The F.B.I. and other law enforcement agencies have developed guidelines for people with autism, families and police to address elopement behaviors. The topics are as follows:
- What Families Can Do To Lessen Police Interactions
- Information for Persons with Autism
- Information for Law Enforcement Officers
- Police Training Sessions
The guidelines are intended for people with autism, but have application to any person who exhibits elopement behaviors.
Among the common sense recommendations are to rehearse interactions with the police, carry an information card which automatically invokes right to counsel and to remain silent, and red flagging the 911 operator and local police and fire that a loved one has autism. Alerting neighbors as to the risk of elopement, and the fact that for some individuals there may be no sense of danger. Putting multiple locks on windows and doors are among the interventions suggested to families.
I have had numerous clients who have, as a spring ritual, handed out leaflets in the community with the child's picture and explaining how autism manifests itself for him. Other clients have turned their homes into a locksmith's paradise with multiple locks at differing heights reflecting the child's growth and dexterity over time.
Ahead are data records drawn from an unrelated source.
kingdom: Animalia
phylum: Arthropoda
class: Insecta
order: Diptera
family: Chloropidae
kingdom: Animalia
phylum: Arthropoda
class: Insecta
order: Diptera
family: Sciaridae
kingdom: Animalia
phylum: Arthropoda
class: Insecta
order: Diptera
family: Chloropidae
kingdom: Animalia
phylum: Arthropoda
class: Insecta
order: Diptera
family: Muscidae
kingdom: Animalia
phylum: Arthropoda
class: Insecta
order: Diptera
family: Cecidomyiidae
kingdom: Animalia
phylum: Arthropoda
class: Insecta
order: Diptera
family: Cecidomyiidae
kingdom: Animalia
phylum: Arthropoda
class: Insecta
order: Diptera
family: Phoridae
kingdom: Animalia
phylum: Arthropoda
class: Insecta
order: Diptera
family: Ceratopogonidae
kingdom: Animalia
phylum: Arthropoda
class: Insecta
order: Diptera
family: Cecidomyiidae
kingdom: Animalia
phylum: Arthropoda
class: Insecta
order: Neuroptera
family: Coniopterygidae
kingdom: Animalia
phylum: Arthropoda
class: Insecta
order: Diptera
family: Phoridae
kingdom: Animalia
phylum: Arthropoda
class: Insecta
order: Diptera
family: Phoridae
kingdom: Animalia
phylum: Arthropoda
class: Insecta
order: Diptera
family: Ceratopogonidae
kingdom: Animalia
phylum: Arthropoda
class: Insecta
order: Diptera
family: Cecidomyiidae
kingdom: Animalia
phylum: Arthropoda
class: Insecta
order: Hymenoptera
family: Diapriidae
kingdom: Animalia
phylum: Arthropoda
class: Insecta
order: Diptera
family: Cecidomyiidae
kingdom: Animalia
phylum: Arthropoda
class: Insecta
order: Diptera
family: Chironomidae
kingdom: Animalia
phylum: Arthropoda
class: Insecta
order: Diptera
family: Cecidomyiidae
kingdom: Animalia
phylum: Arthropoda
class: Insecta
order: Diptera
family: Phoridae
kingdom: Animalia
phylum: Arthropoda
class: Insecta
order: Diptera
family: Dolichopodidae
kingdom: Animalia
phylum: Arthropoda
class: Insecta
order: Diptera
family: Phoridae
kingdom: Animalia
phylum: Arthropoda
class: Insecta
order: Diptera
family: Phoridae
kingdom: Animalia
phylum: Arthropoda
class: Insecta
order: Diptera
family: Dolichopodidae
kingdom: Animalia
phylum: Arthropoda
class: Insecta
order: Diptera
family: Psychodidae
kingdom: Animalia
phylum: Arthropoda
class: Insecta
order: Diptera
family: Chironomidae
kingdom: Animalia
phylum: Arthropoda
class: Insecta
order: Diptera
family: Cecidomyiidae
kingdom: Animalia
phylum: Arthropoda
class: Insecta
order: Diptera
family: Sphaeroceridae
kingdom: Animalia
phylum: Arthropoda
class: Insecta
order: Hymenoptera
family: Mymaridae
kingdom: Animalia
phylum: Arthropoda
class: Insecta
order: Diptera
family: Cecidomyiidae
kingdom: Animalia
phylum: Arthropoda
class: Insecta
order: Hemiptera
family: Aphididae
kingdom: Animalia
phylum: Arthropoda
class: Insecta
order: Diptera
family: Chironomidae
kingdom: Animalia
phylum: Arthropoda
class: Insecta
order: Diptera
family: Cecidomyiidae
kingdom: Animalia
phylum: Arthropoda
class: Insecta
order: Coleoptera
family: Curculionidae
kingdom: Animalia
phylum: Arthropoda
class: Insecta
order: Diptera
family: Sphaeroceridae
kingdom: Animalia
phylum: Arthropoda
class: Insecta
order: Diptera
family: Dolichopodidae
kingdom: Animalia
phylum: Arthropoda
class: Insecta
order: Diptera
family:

One of the truly remarkable statistics referenced in this report is that"[p]ersons with autism and other developmental disabilities are estimated to have up to seven times more contacts with law enforcement agencies during their lifetimes (Office of Special Education and Rehabilitative Services News In Print, Winter, 1993)." In view of the likelihood of contact between law enforcement and persons with disabilities, these guidelines should be considered in developing IEP goals, BIPs and transition plan goals.
The level of candor of this report is refreshing. It openly states in the training section for police that "[a]utism issues remain un-addressed in standard police officer
training programs." Now if only school could be that forthright about things we could proceed to have a more constructive dialogue. Moreover, one area of inquiry should be to your local police, fire and paramedics as to their level of autism training and awareness.